§ Text provided:
Managing a github organization with infrastructure as code

Managing a github organization with infrastructure as code

Managing a GitHub organization's resources can be complex, regardless of the size of the company. This is particularly the case when there is a great number of teams and repositories to manage, access levels to assign, and user roll-up/roll-out.

This post will share our experience in adopting infrastructure as code (IaC) to manage GitHub organization resources.

The organization where this feature was implemented is an American online retail company based in New York City made up of 3000+ people, 150+ teams, and 500+ repositories. A few months ago it decided to manage GitHub resources by using IaC with terraform, in the research phase/proof of concept (PoC) we found a complete terraform Github provider that could help us to achieve our goal since it provides the ability to programmatically manage repositories, organization, teams, permissions, and projects.

§ Goal of the exercise: From the post on managing a GitHub organization with infrastructure as code, quote verbatim the passage that opens with the words containing "This post will" and closes with "permissions, and projects.".

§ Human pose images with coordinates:
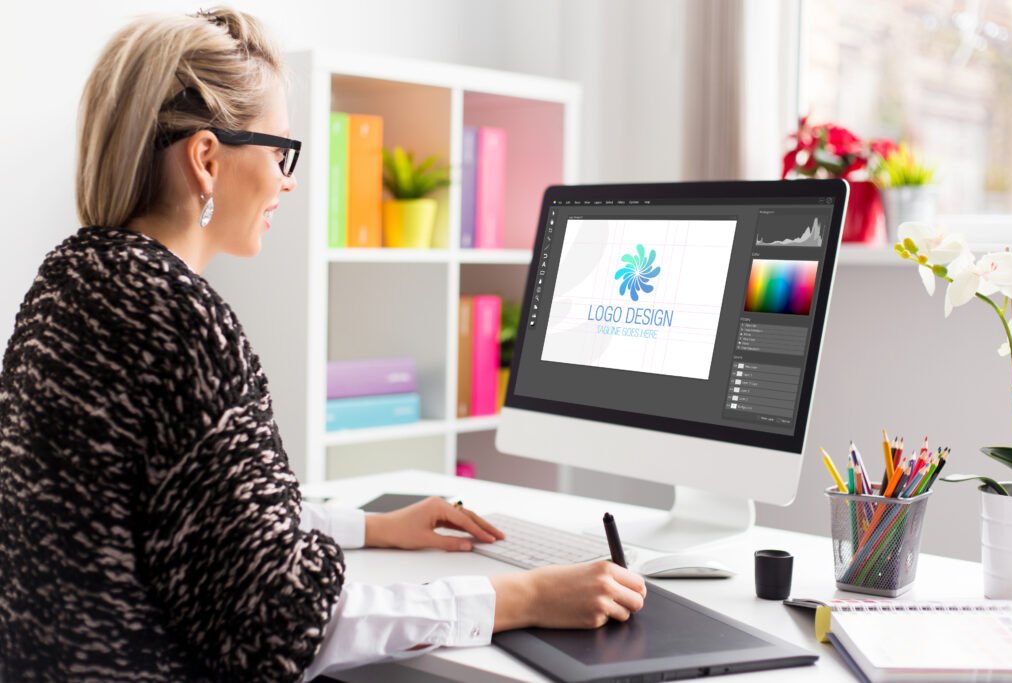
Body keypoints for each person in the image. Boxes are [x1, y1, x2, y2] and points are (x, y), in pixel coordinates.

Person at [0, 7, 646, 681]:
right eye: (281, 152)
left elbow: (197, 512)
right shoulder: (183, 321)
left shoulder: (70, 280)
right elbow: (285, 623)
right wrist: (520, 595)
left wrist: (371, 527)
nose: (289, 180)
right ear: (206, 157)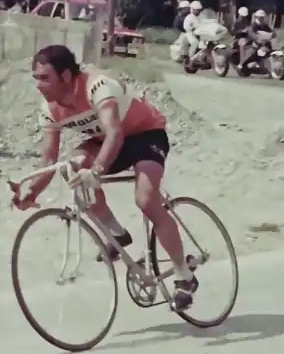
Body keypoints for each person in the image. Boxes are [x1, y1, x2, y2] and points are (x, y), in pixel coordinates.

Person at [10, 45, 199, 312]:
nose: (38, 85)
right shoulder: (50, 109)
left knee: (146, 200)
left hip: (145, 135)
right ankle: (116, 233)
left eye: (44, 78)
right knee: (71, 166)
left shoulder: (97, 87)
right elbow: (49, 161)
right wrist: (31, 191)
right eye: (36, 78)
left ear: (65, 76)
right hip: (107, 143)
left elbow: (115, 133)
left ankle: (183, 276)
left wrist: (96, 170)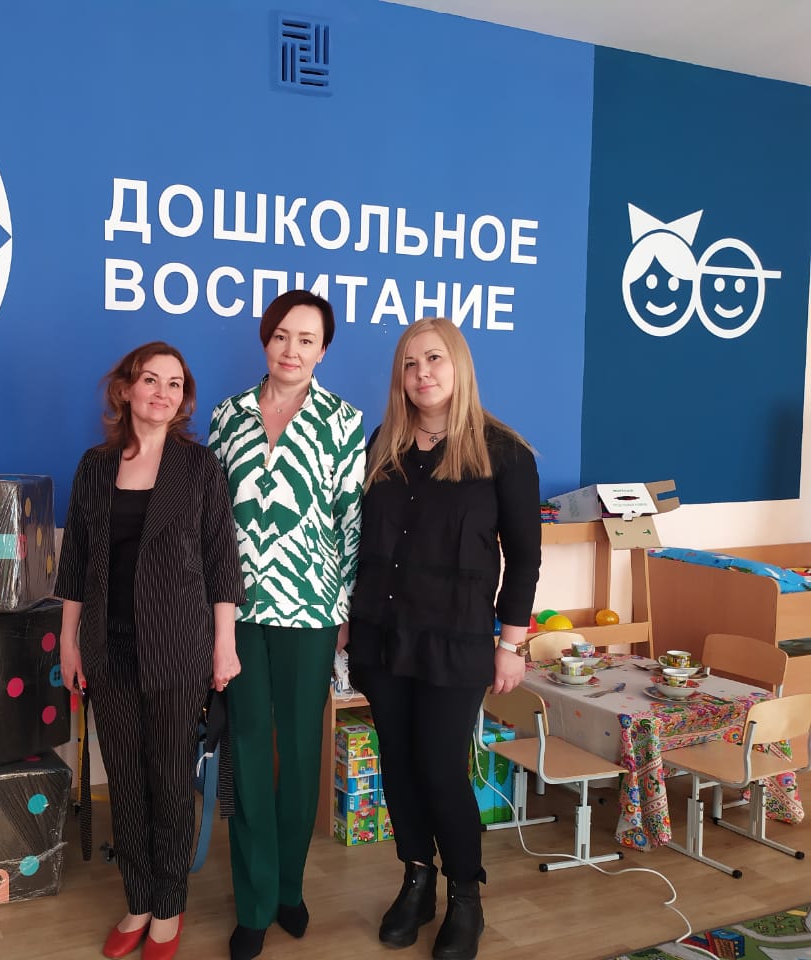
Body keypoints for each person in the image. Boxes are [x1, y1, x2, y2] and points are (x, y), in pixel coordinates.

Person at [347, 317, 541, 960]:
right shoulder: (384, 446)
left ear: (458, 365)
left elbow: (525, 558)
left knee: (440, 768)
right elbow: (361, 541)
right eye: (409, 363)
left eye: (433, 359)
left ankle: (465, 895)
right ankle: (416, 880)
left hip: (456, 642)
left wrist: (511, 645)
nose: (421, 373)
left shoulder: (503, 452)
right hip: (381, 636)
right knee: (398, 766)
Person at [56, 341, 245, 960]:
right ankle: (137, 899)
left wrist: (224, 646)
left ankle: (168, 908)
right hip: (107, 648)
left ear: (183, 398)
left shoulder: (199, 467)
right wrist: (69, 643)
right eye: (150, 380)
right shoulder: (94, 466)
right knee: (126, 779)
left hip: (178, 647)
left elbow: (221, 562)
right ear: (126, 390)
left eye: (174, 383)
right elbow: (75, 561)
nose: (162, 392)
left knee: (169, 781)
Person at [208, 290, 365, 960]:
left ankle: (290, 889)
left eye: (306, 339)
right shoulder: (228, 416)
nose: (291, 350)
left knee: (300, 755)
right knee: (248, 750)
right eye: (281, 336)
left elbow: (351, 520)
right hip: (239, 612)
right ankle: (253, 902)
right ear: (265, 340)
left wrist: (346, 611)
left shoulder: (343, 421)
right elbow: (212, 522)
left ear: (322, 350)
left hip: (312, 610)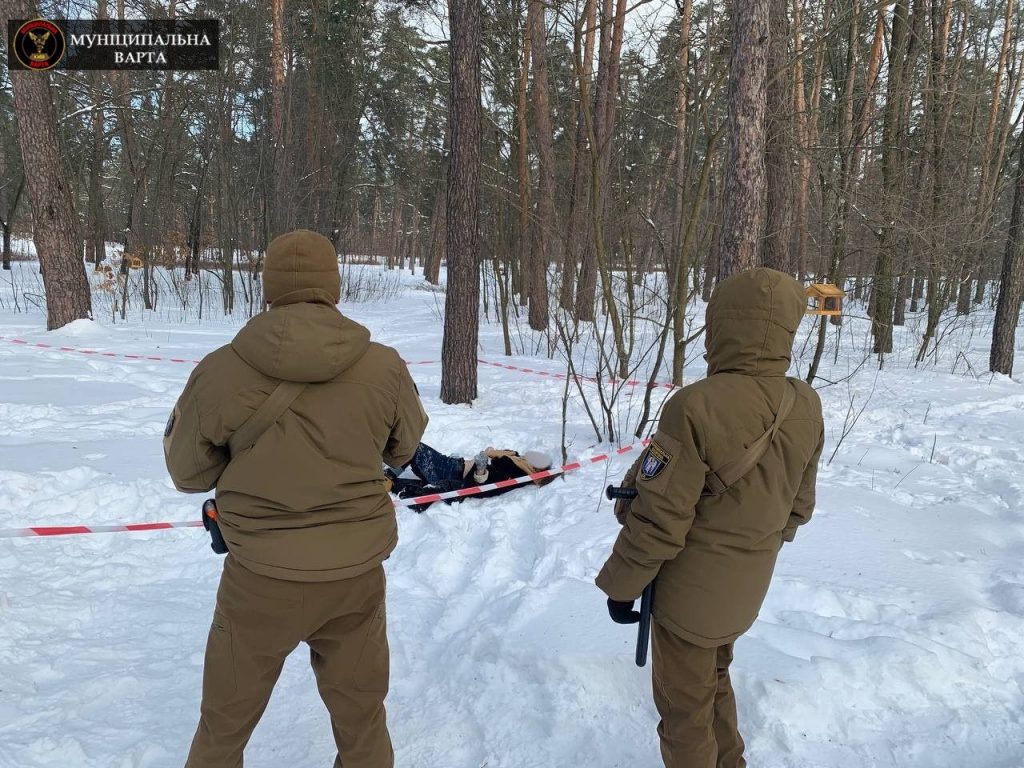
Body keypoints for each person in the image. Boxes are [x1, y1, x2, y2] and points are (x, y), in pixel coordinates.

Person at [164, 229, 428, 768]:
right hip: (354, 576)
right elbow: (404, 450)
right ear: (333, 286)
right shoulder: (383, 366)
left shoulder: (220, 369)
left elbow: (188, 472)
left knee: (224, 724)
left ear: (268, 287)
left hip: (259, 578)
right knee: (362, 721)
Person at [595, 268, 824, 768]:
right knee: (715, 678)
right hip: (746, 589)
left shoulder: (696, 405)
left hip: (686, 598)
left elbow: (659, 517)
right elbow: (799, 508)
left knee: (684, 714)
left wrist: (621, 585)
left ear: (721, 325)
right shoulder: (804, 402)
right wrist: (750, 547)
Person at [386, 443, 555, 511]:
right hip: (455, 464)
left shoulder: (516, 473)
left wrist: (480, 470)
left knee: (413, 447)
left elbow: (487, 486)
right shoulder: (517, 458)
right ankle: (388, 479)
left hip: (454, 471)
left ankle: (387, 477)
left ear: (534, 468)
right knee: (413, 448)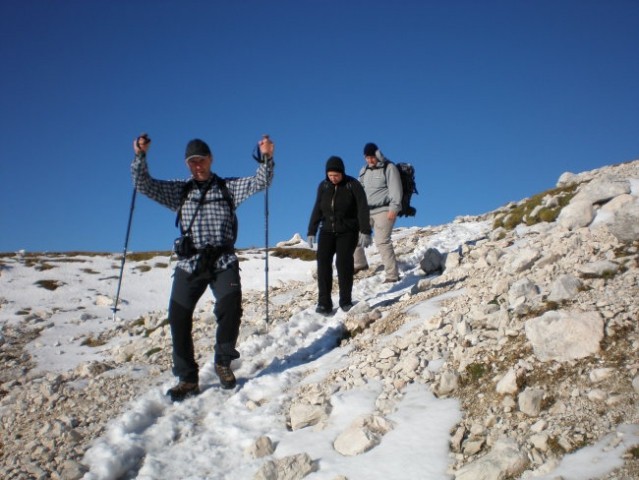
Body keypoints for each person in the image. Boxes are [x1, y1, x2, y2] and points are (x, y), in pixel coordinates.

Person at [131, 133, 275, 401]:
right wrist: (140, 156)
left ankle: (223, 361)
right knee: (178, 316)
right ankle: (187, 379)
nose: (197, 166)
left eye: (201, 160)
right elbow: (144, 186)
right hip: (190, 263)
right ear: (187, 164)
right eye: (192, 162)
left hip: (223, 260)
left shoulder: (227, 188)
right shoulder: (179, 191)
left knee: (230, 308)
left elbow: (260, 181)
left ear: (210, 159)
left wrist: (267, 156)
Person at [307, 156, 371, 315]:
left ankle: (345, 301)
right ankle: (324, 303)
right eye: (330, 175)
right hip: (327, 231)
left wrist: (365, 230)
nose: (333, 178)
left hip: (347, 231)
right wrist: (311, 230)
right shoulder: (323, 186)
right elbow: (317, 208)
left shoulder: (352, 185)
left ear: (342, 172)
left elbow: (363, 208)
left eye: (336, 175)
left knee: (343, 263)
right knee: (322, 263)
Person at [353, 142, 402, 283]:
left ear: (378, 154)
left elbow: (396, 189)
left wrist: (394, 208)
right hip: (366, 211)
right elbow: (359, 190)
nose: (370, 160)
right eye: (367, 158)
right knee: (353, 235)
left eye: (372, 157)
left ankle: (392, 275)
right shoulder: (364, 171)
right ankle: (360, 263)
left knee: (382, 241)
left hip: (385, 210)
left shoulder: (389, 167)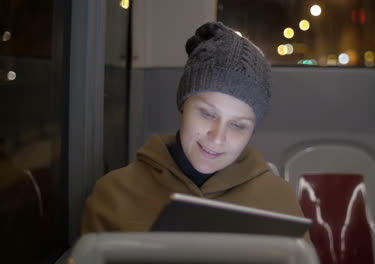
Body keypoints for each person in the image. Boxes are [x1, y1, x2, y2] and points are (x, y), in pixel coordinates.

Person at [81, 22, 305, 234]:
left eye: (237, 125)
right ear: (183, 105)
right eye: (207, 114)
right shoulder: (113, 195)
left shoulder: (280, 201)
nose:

§ Answer section:
This post will share our experience in adopting infrastructure as code (IaC) to manage GitHub organization resources.

The organization where this feature was implemented is an American online retail company based in New York City made up of 3000+ people, 150+ teams, and 500+ repositories. A few months ago it decided to manage GitHub resources by using IaC with terraform, in the research phase/proof of concept (PoC) we found a complete terraform Github provider that could help us to achieve our goal since it provides the ability to programmatically manage repositories, organization, teams, permissions, and projects.